After the IPM converges to a high-accuracy solution, Moreau performs post-convergence refinement: it walks the complementarity \(\mu\) back up from \(\approx 0\) to \(\mu_\text{target}\) using pure centering steps. This produces an iterate that is approximately on the central path (near-feasible with the desired complementarity level) without affecting the forward solution quality.

The refinement typically takes 2–3 additional KKT factorizations, adding 30–50% overhead relative to the base solve. This cost is modest relative to the backward pass itself, which also requires a KKT factorization.

Settings Reference¶

Parameter	Default	Description
`diff_method`	`'auto'`	`'auto'`, `'exact'`, or `'smoothed'`. Auto selects exact.
`diff_smoothing_mu`	`1e-4`	Target smoothing level. Larger = smoother.
`diff_smoothing_step_factor`	`30.0`	Controls how aggressively each refinement step increases \(\mu\).

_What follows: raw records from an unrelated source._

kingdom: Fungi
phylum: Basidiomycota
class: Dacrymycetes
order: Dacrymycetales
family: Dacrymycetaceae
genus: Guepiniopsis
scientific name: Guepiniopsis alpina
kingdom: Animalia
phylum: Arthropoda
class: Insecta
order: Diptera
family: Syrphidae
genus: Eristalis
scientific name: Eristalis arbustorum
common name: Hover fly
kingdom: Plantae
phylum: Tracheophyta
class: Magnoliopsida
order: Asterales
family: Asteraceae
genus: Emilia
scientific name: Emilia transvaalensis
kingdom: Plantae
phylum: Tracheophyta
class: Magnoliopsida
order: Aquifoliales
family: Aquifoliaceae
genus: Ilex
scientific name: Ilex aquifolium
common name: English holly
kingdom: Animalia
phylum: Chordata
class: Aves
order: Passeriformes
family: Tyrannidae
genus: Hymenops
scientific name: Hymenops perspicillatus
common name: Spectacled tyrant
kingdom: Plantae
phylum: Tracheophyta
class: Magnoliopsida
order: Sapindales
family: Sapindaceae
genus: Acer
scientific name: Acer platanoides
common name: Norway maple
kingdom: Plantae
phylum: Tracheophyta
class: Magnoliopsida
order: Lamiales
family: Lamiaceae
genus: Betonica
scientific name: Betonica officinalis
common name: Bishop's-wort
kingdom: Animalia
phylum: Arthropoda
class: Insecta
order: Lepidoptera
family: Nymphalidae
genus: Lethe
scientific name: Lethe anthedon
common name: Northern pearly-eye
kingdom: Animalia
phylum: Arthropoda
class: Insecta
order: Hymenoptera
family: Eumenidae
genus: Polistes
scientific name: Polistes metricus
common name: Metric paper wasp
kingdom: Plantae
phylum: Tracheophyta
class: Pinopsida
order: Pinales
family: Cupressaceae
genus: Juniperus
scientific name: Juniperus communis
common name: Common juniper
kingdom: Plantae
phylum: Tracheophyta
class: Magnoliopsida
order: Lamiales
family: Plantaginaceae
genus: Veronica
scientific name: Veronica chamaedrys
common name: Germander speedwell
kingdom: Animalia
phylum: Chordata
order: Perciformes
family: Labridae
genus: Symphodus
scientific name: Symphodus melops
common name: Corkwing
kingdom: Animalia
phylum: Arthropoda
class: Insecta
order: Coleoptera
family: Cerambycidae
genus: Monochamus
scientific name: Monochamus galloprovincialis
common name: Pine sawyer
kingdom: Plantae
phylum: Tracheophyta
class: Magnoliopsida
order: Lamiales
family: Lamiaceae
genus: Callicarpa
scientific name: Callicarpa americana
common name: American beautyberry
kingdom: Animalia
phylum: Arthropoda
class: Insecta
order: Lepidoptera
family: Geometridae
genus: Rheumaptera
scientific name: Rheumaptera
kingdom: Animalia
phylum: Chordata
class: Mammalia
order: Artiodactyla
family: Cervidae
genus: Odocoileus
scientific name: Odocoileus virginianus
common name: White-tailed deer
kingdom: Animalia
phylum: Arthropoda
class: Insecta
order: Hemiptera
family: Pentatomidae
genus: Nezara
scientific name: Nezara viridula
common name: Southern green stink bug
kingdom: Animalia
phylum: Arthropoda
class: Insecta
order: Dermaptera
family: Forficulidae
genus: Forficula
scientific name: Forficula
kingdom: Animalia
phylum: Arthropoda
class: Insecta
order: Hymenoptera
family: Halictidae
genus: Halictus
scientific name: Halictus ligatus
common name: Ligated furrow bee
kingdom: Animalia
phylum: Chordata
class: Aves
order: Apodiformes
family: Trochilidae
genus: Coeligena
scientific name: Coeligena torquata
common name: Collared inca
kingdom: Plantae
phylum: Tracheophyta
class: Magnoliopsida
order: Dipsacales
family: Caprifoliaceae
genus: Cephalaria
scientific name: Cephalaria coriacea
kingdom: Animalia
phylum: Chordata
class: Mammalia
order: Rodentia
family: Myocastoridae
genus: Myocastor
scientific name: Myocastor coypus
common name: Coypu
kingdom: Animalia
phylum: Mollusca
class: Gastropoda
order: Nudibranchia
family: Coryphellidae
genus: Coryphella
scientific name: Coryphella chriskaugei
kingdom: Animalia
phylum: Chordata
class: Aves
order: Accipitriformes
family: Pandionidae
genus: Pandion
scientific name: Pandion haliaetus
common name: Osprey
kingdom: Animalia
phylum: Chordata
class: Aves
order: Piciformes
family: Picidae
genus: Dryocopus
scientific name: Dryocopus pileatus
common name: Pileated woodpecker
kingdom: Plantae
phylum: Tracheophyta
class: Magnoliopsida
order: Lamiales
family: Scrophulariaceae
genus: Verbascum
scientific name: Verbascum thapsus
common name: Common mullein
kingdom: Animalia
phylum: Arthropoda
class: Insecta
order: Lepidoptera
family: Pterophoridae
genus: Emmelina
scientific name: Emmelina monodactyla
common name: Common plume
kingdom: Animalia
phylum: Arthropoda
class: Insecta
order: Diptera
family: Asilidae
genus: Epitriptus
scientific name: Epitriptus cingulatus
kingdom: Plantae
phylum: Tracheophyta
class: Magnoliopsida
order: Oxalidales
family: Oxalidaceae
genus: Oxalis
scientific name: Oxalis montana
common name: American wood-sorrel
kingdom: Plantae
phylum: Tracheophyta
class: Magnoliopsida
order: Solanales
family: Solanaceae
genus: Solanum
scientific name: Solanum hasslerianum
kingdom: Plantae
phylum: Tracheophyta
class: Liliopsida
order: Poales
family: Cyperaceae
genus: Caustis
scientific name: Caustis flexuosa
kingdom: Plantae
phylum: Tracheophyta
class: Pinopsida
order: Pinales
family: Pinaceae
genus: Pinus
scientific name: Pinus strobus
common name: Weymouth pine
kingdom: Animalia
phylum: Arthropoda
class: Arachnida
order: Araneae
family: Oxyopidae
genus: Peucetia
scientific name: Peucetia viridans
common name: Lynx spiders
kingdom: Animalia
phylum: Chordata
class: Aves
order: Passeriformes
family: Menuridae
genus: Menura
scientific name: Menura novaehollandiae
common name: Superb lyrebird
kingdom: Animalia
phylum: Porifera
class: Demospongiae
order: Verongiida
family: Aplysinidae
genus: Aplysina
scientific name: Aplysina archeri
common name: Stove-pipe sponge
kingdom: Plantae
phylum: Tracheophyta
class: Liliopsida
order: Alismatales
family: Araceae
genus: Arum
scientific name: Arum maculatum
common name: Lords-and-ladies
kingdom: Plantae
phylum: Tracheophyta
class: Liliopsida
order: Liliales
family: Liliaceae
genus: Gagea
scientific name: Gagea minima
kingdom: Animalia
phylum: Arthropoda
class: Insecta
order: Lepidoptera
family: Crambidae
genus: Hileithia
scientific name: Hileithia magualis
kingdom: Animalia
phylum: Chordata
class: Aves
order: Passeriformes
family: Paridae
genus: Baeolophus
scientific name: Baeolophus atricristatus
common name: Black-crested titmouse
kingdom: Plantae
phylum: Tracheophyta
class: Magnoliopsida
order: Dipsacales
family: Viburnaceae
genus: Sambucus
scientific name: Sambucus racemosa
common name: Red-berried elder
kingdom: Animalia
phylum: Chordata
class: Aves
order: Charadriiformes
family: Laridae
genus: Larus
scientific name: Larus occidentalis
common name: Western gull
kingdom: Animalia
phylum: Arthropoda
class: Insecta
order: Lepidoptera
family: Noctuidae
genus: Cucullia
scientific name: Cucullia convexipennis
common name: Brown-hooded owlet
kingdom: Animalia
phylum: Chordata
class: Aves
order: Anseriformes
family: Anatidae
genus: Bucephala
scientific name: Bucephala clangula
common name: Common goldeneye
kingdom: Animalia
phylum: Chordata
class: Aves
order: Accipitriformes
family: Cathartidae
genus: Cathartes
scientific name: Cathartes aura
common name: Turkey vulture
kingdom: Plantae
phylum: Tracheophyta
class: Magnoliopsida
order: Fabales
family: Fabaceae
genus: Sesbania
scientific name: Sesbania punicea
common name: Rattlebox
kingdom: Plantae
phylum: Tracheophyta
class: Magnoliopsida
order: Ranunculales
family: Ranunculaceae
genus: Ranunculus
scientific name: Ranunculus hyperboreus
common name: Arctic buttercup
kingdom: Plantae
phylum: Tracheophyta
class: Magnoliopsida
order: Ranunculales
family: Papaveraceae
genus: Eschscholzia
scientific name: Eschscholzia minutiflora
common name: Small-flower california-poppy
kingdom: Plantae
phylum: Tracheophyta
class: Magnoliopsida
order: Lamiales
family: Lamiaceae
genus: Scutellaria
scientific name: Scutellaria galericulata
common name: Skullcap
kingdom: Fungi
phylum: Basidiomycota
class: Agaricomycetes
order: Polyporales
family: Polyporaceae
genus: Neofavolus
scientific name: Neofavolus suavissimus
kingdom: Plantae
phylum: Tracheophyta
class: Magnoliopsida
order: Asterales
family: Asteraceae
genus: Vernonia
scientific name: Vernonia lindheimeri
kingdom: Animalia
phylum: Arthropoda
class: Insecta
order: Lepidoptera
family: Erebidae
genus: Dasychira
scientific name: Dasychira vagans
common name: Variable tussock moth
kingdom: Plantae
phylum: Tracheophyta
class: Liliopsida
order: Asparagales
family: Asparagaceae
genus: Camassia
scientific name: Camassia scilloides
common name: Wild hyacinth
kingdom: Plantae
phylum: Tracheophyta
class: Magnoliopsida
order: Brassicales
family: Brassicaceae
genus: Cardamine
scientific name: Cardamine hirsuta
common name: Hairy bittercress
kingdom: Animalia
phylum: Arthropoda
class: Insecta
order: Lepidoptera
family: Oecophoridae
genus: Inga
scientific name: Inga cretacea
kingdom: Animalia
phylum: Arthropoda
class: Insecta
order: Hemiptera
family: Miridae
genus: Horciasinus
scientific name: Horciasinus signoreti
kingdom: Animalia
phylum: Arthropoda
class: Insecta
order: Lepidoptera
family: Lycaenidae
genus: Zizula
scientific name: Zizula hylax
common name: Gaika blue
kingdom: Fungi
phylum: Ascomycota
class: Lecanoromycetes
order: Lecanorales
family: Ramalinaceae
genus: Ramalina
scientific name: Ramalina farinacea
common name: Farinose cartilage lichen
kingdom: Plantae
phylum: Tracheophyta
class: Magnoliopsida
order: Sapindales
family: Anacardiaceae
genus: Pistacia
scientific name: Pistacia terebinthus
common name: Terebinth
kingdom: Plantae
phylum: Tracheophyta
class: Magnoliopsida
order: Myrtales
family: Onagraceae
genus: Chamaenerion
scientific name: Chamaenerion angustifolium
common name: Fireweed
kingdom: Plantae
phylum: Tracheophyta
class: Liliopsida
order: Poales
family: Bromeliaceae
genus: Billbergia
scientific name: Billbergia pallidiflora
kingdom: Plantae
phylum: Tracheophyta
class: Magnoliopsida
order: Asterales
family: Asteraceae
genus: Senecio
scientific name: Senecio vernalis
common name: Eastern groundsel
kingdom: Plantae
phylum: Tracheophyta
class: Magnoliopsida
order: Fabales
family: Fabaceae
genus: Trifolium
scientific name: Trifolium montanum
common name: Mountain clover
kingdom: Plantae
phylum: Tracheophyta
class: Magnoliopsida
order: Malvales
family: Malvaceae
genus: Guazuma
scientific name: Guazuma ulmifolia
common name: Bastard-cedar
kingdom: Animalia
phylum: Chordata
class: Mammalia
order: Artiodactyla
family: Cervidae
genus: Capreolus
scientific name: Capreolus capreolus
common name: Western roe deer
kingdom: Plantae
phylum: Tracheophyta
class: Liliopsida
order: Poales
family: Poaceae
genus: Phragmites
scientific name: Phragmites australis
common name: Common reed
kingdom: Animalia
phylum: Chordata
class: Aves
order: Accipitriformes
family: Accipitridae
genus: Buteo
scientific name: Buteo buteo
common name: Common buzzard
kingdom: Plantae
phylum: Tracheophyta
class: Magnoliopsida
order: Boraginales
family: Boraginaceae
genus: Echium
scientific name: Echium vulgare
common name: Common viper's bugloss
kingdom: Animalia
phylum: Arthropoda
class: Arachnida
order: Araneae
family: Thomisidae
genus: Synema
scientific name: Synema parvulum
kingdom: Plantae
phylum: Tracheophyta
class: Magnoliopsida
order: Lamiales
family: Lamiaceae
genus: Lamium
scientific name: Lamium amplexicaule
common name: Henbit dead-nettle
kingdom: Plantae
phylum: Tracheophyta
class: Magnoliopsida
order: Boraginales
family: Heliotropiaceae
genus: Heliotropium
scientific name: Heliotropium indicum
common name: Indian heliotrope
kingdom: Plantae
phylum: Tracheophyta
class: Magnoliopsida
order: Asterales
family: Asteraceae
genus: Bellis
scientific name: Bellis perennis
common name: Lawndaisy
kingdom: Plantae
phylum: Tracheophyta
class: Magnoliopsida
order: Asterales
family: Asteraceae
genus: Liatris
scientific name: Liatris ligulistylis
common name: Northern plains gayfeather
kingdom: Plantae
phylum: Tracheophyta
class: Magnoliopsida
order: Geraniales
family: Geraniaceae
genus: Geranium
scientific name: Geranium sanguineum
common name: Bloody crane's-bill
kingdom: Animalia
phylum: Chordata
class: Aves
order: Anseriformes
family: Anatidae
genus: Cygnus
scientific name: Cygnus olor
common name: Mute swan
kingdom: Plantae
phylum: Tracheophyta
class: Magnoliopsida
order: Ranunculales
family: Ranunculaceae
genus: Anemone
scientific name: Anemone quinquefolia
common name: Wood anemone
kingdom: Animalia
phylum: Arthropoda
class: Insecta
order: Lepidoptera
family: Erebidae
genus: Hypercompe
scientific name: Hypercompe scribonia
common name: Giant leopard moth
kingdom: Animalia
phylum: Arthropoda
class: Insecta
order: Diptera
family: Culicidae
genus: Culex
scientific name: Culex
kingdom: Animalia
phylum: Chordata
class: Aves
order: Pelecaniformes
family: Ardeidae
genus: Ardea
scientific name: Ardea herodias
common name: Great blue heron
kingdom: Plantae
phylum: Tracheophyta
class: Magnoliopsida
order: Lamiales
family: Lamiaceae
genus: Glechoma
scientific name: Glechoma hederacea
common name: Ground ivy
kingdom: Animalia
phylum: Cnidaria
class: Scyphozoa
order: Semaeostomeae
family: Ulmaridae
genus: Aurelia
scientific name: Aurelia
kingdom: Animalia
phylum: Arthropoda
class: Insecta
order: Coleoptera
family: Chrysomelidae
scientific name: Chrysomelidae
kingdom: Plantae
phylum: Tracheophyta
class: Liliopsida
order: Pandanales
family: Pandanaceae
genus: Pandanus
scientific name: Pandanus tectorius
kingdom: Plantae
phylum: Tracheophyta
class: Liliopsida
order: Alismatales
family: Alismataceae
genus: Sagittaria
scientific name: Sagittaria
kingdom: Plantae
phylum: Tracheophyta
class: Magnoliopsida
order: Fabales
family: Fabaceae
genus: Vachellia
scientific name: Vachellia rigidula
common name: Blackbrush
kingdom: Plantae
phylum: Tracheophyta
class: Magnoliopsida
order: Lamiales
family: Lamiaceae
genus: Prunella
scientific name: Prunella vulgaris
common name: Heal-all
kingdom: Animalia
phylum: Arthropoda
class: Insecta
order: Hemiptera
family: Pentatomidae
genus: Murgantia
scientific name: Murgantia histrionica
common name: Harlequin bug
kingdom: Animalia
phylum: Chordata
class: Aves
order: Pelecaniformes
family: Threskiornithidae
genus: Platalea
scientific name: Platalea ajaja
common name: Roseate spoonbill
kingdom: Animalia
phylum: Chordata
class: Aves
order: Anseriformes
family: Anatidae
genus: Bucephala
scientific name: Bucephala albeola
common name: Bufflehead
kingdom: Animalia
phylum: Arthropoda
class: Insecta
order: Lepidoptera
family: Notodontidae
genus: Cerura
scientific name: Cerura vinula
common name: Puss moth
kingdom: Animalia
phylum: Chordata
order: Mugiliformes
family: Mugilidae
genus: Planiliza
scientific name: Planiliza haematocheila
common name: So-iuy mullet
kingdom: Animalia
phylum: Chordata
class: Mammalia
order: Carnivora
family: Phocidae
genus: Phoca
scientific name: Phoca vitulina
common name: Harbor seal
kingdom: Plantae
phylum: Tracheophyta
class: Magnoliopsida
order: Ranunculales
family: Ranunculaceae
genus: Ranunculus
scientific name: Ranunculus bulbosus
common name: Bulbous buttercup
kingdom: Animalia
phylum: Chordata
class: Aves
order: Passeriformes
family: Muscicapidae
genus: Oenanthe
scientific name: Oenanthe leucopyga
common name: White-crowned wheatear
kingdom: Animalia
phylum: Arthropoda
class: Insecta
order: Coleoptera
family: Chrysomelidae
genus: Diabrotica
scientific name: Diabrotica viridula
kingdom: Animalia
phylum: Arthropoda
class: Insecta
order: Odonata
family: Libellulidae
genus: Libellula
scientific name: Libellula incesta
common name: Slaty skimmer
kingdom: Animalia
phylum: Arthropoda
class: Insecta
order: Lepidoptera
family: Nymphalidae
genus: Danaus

These are set on IPMSettings and passed to Settings:

settings = moreau.Settings(
    enable_grad=True,
    ipm_settings=moreau.IPMSettings(
        diff_method='smoothed',
        diff_smoothing_mu=1e-3,
    ),
)

When to Use Smoothed Differentiation¶

Use smoothed when:

Training with gradient descent and the loss landscape has kinks from active-set changes
Gradients are noisy or jumpy and you want a stabilizing effect
You need gradients that vary continuously with problem parameters

Use exact (default) when:

You need the most accurate gradients possible
Your problem parameters don’t cross active-set boundaries during optimization
You’re computing sensitivities rather than training

Limitations¶

Currently supports zero, nonnegative, and second-order cones (LPs, QPs, and SOCPs). Using diff_method='smoothed' with exponential or power cones will raise an error. If you need smoothed differentiation for other cone types, please contact us.
Adds overhead from post-convergence refinement iterations (typically 30–50%).